Your database engine also definitely does a bunch of checks to make sure that what you put in SELECT and GROUP BY makes sense together before it even starts to run the query, so it has to look at the query as a whole anyway before it starts to come up with an execution plan.
queries aren’t actually run in this order (optimizations!)
Database engines in practice don’t actually run queries by joining, and then filtering, and then grouping, because they implement a bunch of optimizations reorder things to make the query run faster as long as reordering things won’t change the results of the query.

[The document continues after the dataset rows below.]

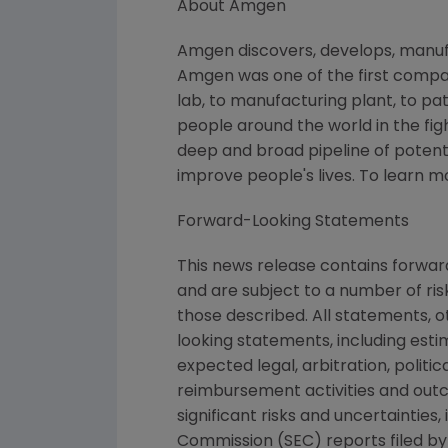
About
Amgen
Amgen
discovers, develops, manuf
Amgen
was one of the first compa
lab, to manufacturing plant, to pat
people around the world in the figh
deep and broad pipeline of potent
improve people's lives. To learn m
Forward-Looking Statements
This news release contains forwa
and are subject to a number of ris
those described. All statements, 
looking statements, including esti
expected legal, arbitration, politi
reimbursement activities and out
significant risks and uncertainties
Commission
(SEC) reports filed b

One simple example of a reason why need to run queries in a different order to make them fast is that in this query:
SELECT * FROM
owners LEFT JOIN cats ON owners.id = cats.owner
WHERE cats.name = 'mr darcy'
it would be silly to do the whole left join and match up all the rows in the 2 tables if you just need to look up the 3 cats named ‘mr darcy’ – it’s way faster to do some filtering first for cats named ‘mr darcy’. And in this case filtering first doesn’t change the results of the query!
There are lots of other optimizations that database engines implement in practice that might make them run queries in a different order but there’s no room for that and honestly it’s not something I’m an expert on.
LINQ starts queries with FROM
LINQ (a querying syntax in C# and VB.NET) uses the order FROM ... WHERE ... SELECT
. Here’s an example of a LINQ query:
var teenAgerStudent = from s in studentList
where s.Age > 12 && s.Age < 20
select s;
pandas (my favourite data wrangling tool) also basically works like this, though you don’t need to use this exact order – I’ll often write pandas code like this:
df = thing1.join(thing2) # like a JOIN
df = df[df.created_at > 1000] # like a WHERE
df = df.groupby('something', num_yes = ('yes', 'sum')) # like a GROUP BY
df = df[df.num_yes > 2] # like a HAVING, filtering on the result of a GROUP BY
df = df[['num_yes', 'something1', 'something']] # pick the columns I want to display, like a SELECT
df.sort_values('sometthing', ascending=True)[:30] # ORDER BY and LIMIT
df[:30]
This isn’t because pandas is imposing any specific rule on how you have to write your code, though. It’s just that it often makes sense to write code in the order JOIN / WHERE / GROUP BY / HAVING. (I’ll often put a WHERE
first to improve performance though, and I think most database engines will also do a WHERE first in practice)
dplyr
in R also lets you use a different syntax for querying SQL databases like Postgres, MySQL and SQLite, which is also in a more logical order.
I was really surprised that I didn’t know this
I’m writing a blog post about this because when I found out the order I was SO SURPRISED that I’d never seen it written down that way before – it explains basically everything that I knew intuitively about why some queries are allowed and others aren’t. So I wanted to write it down in the hopes that it will help other people also understand how to write SQL queries.